Your objective> Reproduce every line of the data below character for character, keeping the original order and line breaks.

Record excerpts>

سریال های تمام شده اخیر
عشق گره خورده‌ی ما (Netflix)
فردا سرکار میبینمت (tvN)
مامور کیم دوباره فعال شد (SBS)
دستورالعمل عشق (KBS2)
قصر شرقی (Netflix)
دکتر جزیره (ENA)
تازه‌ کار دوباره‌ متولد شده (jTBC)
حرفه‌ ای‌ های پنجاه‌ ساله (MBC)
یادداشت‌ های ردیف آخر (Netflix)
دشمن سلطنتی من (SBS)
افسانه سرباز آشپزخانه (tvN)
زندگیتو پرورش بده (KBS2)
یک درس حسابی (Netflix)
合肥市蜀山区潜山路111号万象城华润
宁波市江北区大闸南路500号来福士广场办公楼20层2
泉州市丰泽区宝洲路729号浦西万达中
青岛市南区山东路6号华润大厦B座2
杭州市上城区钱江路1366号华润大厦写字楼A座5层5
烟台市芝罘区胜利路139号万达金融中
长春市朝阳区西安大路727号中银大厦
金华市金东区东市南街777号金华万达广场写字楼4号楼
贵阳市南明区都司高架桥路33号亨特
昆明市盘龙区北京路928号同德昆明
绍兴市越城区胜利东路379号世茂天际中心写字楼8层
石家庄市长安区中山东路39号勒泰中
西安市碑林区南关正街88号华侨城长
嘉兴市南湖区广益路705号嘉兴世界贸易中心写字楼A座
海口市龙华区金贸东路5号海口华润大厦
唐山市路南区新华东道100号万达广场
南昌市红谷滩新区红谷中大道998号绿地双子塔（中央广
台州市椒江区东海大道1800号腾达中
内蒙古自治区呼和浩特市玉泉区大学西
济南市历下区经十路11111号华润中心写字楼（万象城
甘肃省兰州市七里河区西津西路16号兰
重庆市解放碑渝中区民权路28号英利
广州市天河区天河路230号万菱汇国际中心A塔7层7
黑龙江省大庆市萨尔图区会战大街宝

Reply to the task>
سریال های تمام شده اخیر
عشق گره خورده‌ی ما (Netflix)
فردا سرکار میبینمت (tvN)
مامور کیم دوباره فعال شد (SBS)
دستورالعمل عشق (KBS2)
قصر شرقی (Netflix)
دکتر جزیره (ENA)
تازه‌ کار دوباره‌ متولد شده (jTBC)
حرفه‌ ای‌ های پنجاه‌ ساله (MBC)
یادداشت‌ های ردیف آخر (Netflix)
دشمن سلطنتی من (SBS)
افسانه سرباز آشپزخانه (tvN)
زندگیتو پرورش بده (KBS2)
یک درس حسابی (Netflix)
合肥市蜀山区潜山路111号万象城华润
宁波市江北区大闸南路500号来福士广场办公楼20层2
泉州市丰泽区宝洲路729号浦西万达中
青岛市南区山东路6号华润大厦B座2
杭州市上城区钱江路1366号华润大厦写字楼A座5层5
烟台市芝罘区胜利路139号万达金融中
长春市朝阳区西安大路727号中银大厦
金华市金东区东市南街777号金华万达广场写字楼4号楼
贵阳市南明区都司高架桥路33号亨特
昆明市盘龙区北京路928号同德昆明
绍兴市越城区胜利东路379号世茂天际中心写字楼8层
石家庄市长安区中山东路39号勒泰中
西安市碑林区南关正街88号华侨城长
嘉兴市南湖区广益路705号嘉兴世界贸易中心写字楼A座
海口市龙华区金贸东路5号海口华润大厦
唐山市路南区新华东道100号万达广场
南昌市红谷滩新区红谷中大道998号绿地双子塔（中央广
台州市椒江区东海大道1800号腾达中
内蒙古自治区呼和浩特市玉泉区大学西
济南市历下区经十路11111号华润中心写字楼（万象城
甘肃省兰州市七里河区西津西路16号兰
重庆市解放碑渝中区民权路28号英利
广州市天河区天河路230号万菱汇国际中心A塔7层7
黑龙江省大庆市萨尔图区会战大街宝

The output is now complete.